Six weeks from now, in Cancun, Mexico, the world’s nations will gather under the auspices of the United Nations (the UNFCCC) to again discuss how to alleviate climate change. They’ll try to pick up the broken pieces from last December in Copenhagen, where we witnessed tortured dances by government leaders trying to avoid the realities of our time, and the profound conundrums we face as a society. They accomplished nothing, and may reprise that performance in Cancun.
Take the case of President Obama. He generally signals a serious desire to address climate issues, but, like the leaders of all the developed industrial nations, has been caught in a terrible dilemma. He tries to argue for lower emissions limits, both globally and in the US. But he is simultaneously desperate to revive rapid economic growth and stimulate a sluggish industrial economy hampered by rising costs of energy, rapidly diminishing resources and venal bankers.
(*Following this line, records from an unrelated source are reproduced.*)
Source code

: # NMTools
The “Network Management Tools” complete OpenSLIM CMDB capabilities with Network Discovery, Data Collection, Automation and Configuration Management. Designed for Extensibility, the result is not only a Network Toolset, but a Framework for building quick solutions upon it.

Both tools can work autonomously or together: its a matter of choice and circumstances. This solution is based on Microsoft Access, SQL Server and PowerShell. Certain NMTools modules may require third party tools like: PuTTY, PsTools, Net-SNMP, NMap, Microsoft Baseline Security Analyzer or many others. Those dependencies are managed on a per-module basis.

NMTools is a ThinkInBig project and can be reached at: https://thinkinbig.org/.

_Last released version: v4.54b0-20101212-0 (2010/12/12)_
So, while Obama talked climate change in Copenhagen, he pushed for accelerated growth and consumption, emphasising such climate-deadly industries as private automobile production, new road construction, nuclear power generation, and continued coal extraction (including horrendous “mountain top removal”) while extolling an entirely theoretical “clean coal”. He was also for expanding manufacture of heavy industrial equipment, and for more export-oriented industrial agriculture, as well as “new housing starts”, increased oil drilling in deepwater zones – such as BP’s – and for deadly tar sands development, all in hopes of growth, profit and jobs.